◆ INSTRUCTIONS TO FOLLOW ◆
Output the data verbatim, minus the images.

◆ Page images and extracted text ◆
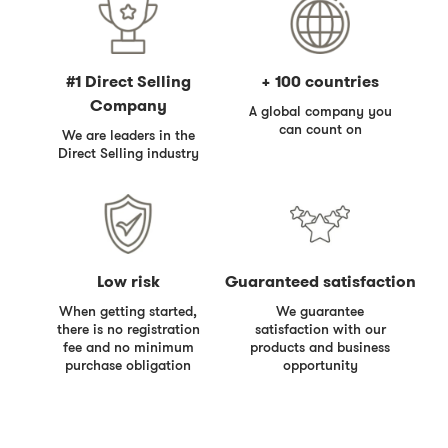
#1 Direct Selling
+ 100 countries
Company
A global company you
can count on
We are leaders in the
Direct Selling industry
Low risk
Guaranteed satisfaction
When getting started,
We guarantee
there is no registration
satisfaction with our
fee and no minimum
products and business
purchase obligation
opportunity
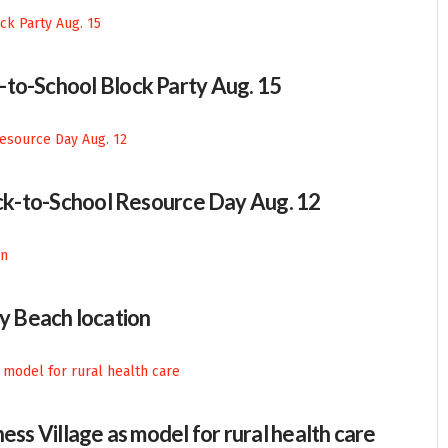
-to-School Block Party Aug. 15
Back-to-School Resource Day Aug. 12
 Beach location
ess Village as model for rural health care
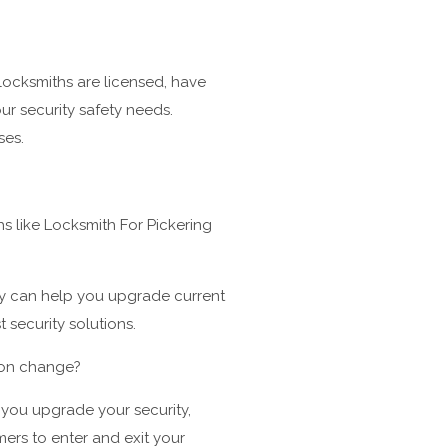
locksmiths are licensed, have
ur security safety needs.
ses.
 like Locksmith For Pickering
ey can help you upgrade current
 security solutions.
k on change?
p you upgrade your security,
mers to enter and exit your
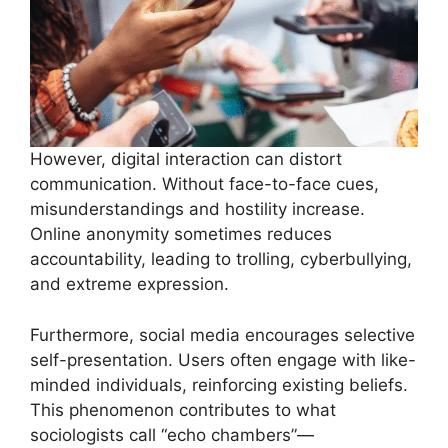
However, digital interaction can distort
communication. Without face-to-face cues,
misunderstandings and hostility increase.
Online anonymity sometimes reduces
accountability, leading to trolling, cyberbullying,
and extreme expression.
Furthermore, social media encourages selective
self-presentation. Users often engage with like-
minded individuals, reinforcing existing beliefs.
This phenomenon contributes to what
sociologists call “echo chambers”—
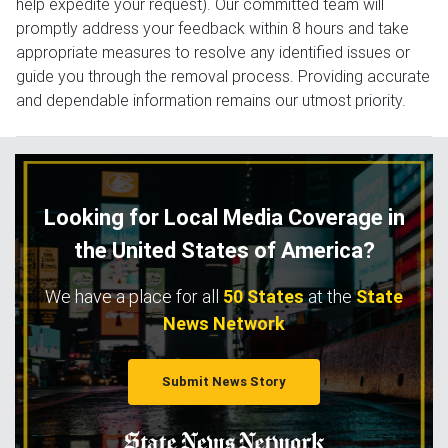
help expedite your request). Our committed team will
promptly address your feedback within 8 hours and take
appropriate measures to resolve any identified issues or
guide you through the removal process. Providing accurate
and dependable information remains our utmost priority.
Looking for Local Media Coverage in
the United States of America?
We have a place for all
50 States
at the
State
News Network
Submit News Story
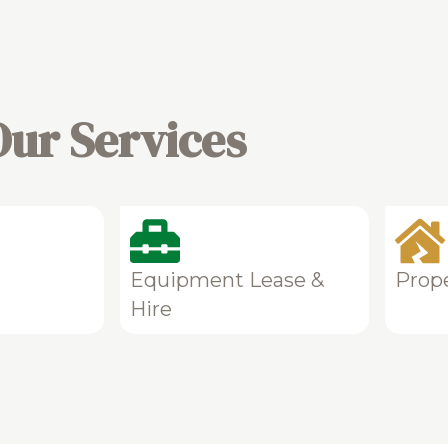
Our Services
Equipment Lease &
Prop
Hire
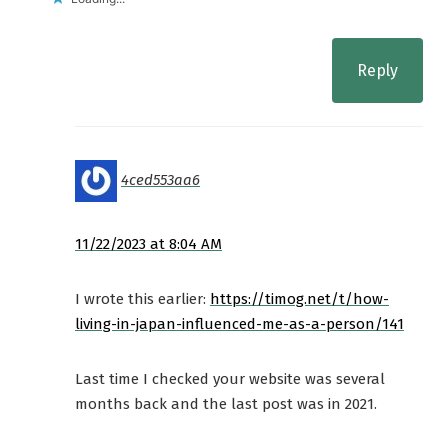
Reply
4ced553aa6
11/22/2023 at 8:04 AM
I wrote this earlier:
https://timog.net/t/how-
living-in-japan-influenced-me-as-a-person/141
Last time I checked your website was several
months back and the last post was in 2021.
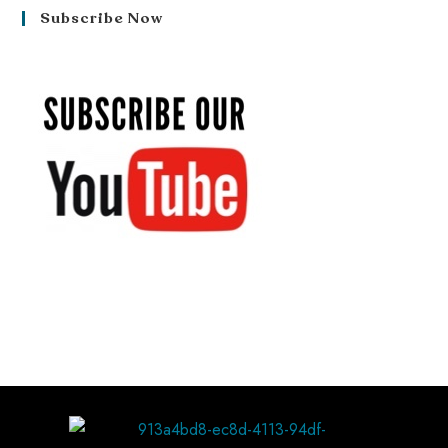
Subscribe Now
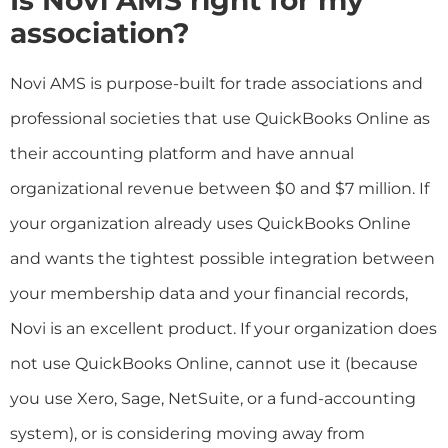
association?
Novi AMS is purpose-built for trade associations and
professional societies that use QuickBooks Online as
their accounting platform and have annual
organizational revenue between $0 and $7 million. If
your organization already uses QuickBooks Online
and wants the tightest possible integration between
your membership data and your financial records,
Novi is an excellent product. If your organization does
not use QuickBooks Online, cannot use it (because
you use Xero, Sage, NetSuite, or a fund-accounting
system), or is considering moving away from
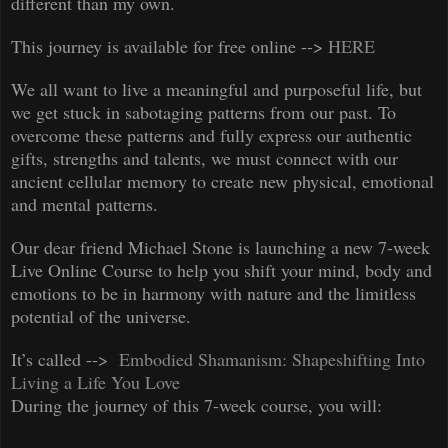
different than my own.
This journey is available for free online -->
HERE
We all want to live a meaningful and purposeful life, but
we get stuck in sabotaging patterns from our past. To
overcome these patterns and fully express our authentic
gifts, strengths and talents, we must connect with our
ancient cellular memory to create new physical, emotional
and mental patterns.
Our dear friend Michael Stone is launching a new 7-week
Live Online Course to help you shift your mind, body and
emotions to be in harmony with nature and the limitless
potential of the universe.
It’s called -->
Embodied Shamanism: Shapeshifting Into
Living a Life You Love
D
uring the journey of this 7-week course, you will:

◆ EXPECTED OUTPUT ◆
#1 Direct Selling
+ 100 countries
Company
A global company you
can count on
We are leaders in the
Direct Selling industry
Low risk
Guaranteed satisfaction
When getting started,
We guarantee
there is no registration
satisfaction with our
fee and no minimum
products and business
purchase obligation
opportunity
-to-School Block Party Aug. 15
Back-to-School Resource Day Aug. 12
 Beach location
ess Village as model for rural health care
locksmiths are licensed, have
ur security safety needs.
ses.
 like Locksmith For Pickering
ey can help you upgrade current
 security solutions.
k on change?
p you upgrade your security,
mers to enter and exit your
However, digital interaction can distort
communication. Without face-to-face cues,
misunderstandings and hostility increase.
Online anonymity sometimes reduces
accountability, leading to trolling, cyberbullying,
and extreme expression.
Furthermore, social media encourages selective
self-presentation. Users often engage with like-
minded individuals, reinforcing existing beliefs.
This phenomenon contributes to what
sociologists call “echo chambers”—
help expedite your request). Our committed team will
promptly address your feedback within 8 hours and take
appropriate measures to resolve any identified issues or
guide you through the removal process. Providing accurate
and dependable information remains our utmost priority.
Looking for Local Media Coverage in
the United States of America?
We have a place for all
50 States
at the
State
News Network
Submit News Story
Our Services
Equipment Lease &
Prop
Hire
Reply
4ced553aa6
11/22/2023 at 8:04 AM
I wrote this earlier:
https://timog.net/t/how-
living-in-japan-influenced-me-as-a-person/141
Last time I checked your website was several
months back and the last post was in 2021.
Subscribe Now
association?
Novi AMS is purpose-built for trade associations and
professional societies that use QuickBooks Online as
their accounting platform and have annual
organizational revenue between $0 and $7 million. If
your organization already uses QuickBooks Online
and wants the tightest possible integration between
your membership data and your financial records,
Novi is an excellent product. If your organization does
not use QuickBooks Online, cannot use it (because
you use Xero, Sage, NetSuite, or a fund-accounting
system), or is considering moving away from
different than my own.
This journey is available for free online -->
HERE
We all want to live a meaningful and purposeful life, but
we get stuck in sabotaging patterns from our past. To
overcome these patterns and fully express our authentic
gifts, strengths and talents, we must connect with our
ancient cellular memory to create new physical, emotional
and mental patterns.
Our dear friend Michael Stone is launching a new 7-week
Live Online Course to help you shift your mind, body and
emotions to be in harmony with nature and the limitless
potential of the universe.
It’s called -->
Embodied Shamanism: Shapeshifting Into
Living a Life You Love
D
uring the journey of this 7-week course, you will:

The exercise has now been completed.